[MATERIAL PROVIDED — start]

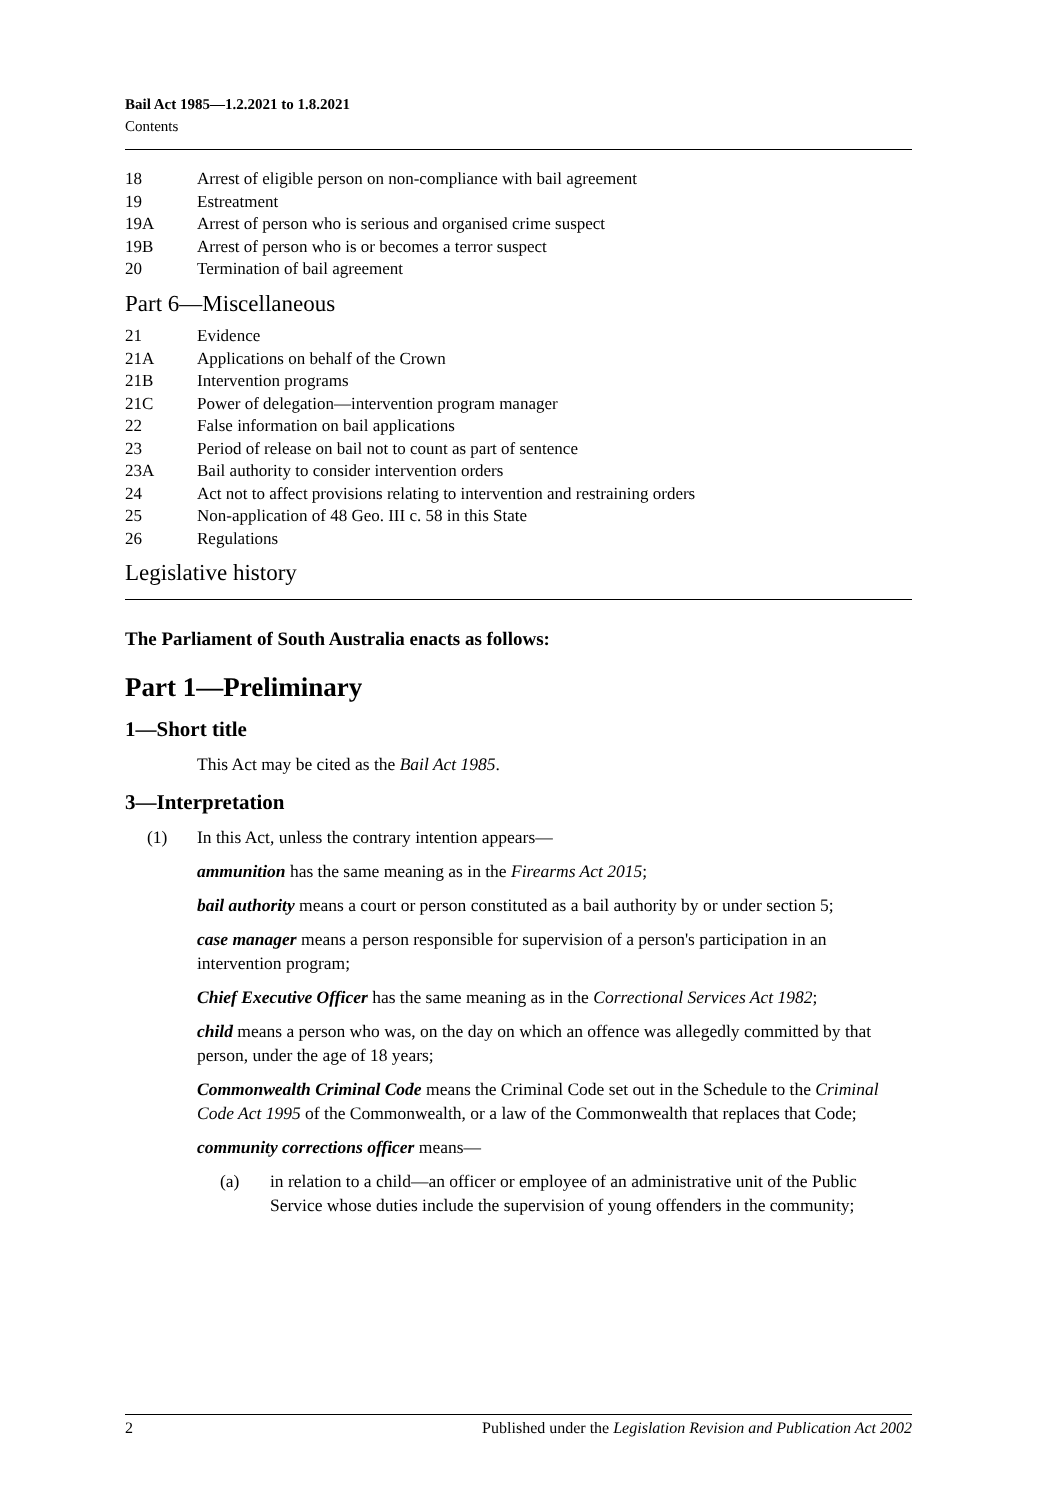Bail Act 1985—1.2.2021 to 1.8.2021
Contents
18 Arrest of eligible person on non-compliance with bail agreement
19 Estreatment
19A Arrest of person who is serious and organised crime suspect
19B Arrest of person who is or becomes a terror suspect
20 Termination of bail agreement
Part 6—Miscellaneous
21 Evidence
21A Applications on behalf of the Crown
21B Intervention programs
21C Power of delegation—intervention program manager
22 False information on bail applications
23 Period of release on bail not to count as part of sentence
23A Bail authority to consider intervention orders
24 Act not to affect provisions relating to intervention and restraining orders
25 Non-application of 48 Geo. III c. 58 in this State
26 Regulations
Legislative history
The Parliament of South Australia enacts as follows:
Part 1—Preliminary
1—Short title
This Act may be cited as the Bail Act 1985.
3—Interpretation
(1) In this Act, unless the contrary intention appears—
ammunition has the same meaning as in the Firearms Act 2015;
bail authority means a court or person constituted as a bail authority by or under section 5;
case manager means a person responsible for supervision of a person's participation in an intervention program;
Chief Executive Officer has the same meaning as in the Correctional Services Act 1982;
child means a person who was, on the day on which an offence was allegedly committed by that person, under the age of 18 years;
Commonwealth Criminal Code means the Criminal Code set out in the Schedule to the Criminal Code Act 1995 of the Commonwealth, or a law of the Commonwealth that replaces that Code;
community corrections officer means—
(a) in relation to a child—an officer or employee of an administrative unit of the Public Service whose duties include the supervision of young offenders in the community;
2 Published under the Legislation Revision and Publication Act 2002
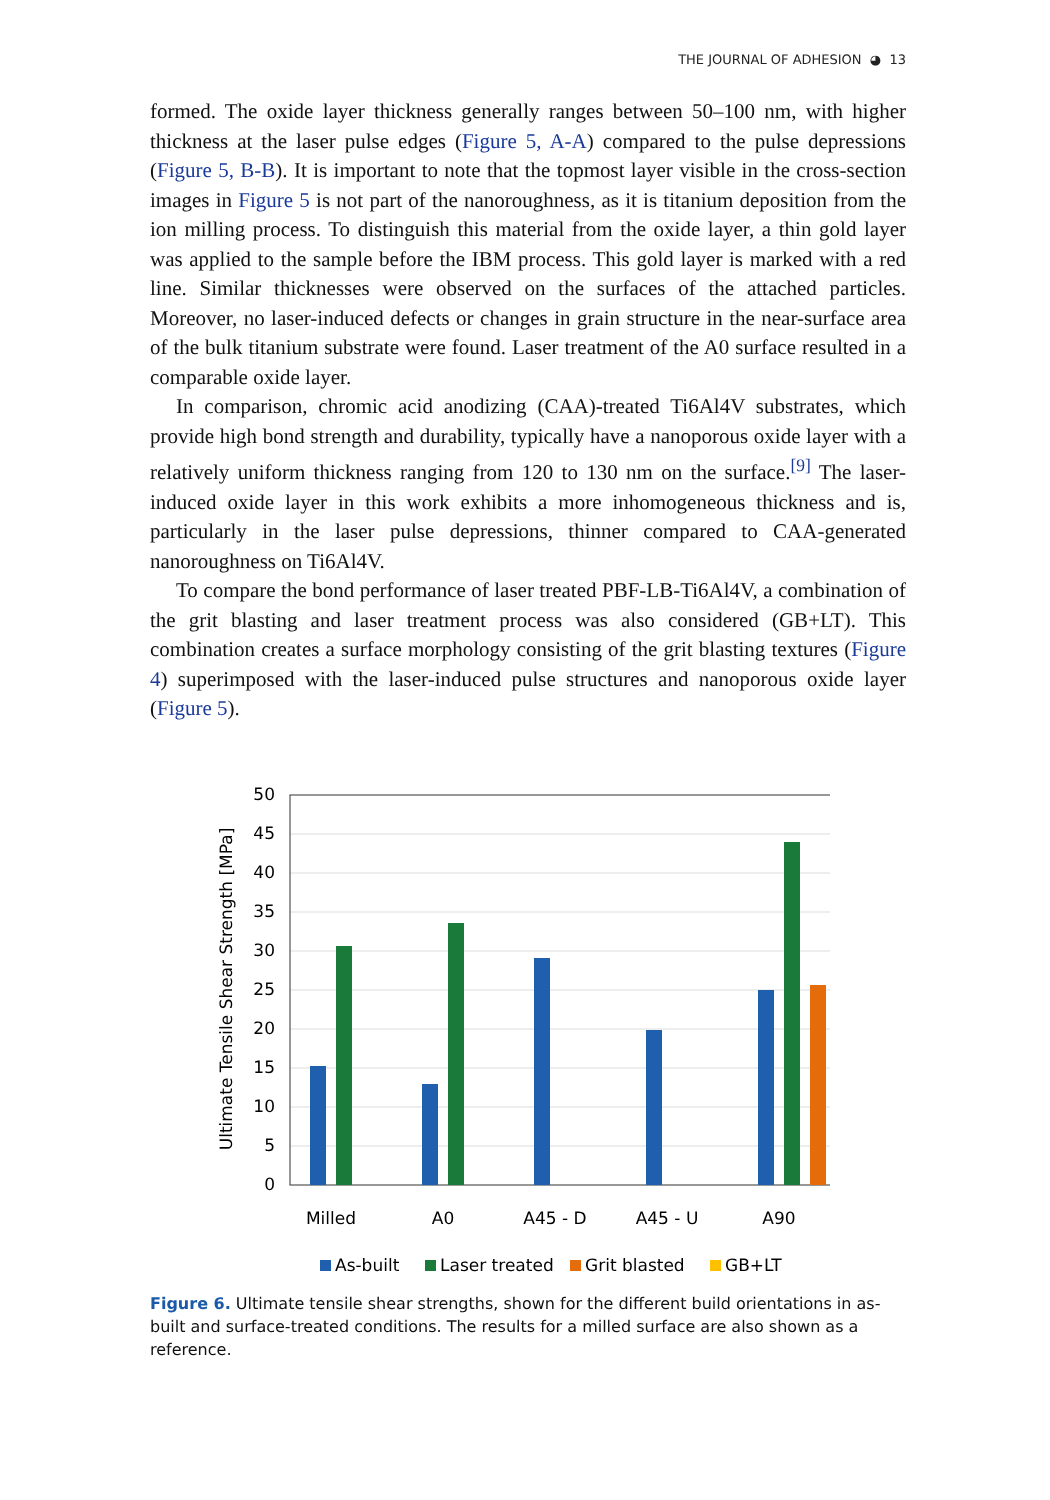THE JOURNAL OF ADHESION ◕ 13
formed. The oxide layer thickness generally ranges between 50–100 nm, with higher thickness at the laser pulse edges (Figure 5, A-A) compared to the pulse depressions (Figure 5, B-B). It is important to note that the topmost layer visible in the cross-section images in Figure 5 is not part of the nanoroughness, as it is titanium deposition from the ion milling process. To distinguish this material from the oxide layer, a thin gold layer was applied to the sample before the IBM process. This gold layer is marked with a red line. Similar thicknesses were observed on the surfaces of the attached particles. Moreover, no laser-induced defects or changes in grain structure in the near-surface area of the bulk titanium substrate were found. Laser treatment of the A0 surface resulted in a comparable oxide layer.
In comparison, chromic acid anodizing (CAA)-treated Ti6Al4V substrates, which provide high bond strength and durability, typically have a nanoporous oxide layer with a relatively uniform thickness ranging from 120 to 130 nm on the surface.<sup>[9]</sup> The laser-induced oxide layer in this work exhibits a more inhomogeneous thickness and is, particularly in the laser pulse depressions, thinner compared to CAA-generated nanoroughness on Ti6Al4V.
To compare the bond performance of laser treated PBF-LB-Ti6Al4V, a combination of the grit blasting and laser treatment process was also considered (GB+LT). This combination creates a surface morphology consisting of the grit blasting textures (Figure 4) superimposed with the laser-induced pulse structures and nanoporous oxide layer (Figure 5).
0
5
10
15
20
25
30
35
40
45
50
Ultimate Tensile Shear Strength [MPa]
Milled
A0
A45 - D
A45 - U
A90
As-built
Laser treated
Grit blasted
GB+LT
Figure 6. Ultimate tensile shear strengths, shown for the different build orientations in as-built and surface-treated conditions. The results for a milled surface are also shown as a reference.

[MATERIAL PROVIDED — finish]

**INSTRUCTIONS FOR THE TASK:** Scan the listing above and report how many of its lines hold the word "child", giving the number only.

**WRITTEN RESPONSE:** 2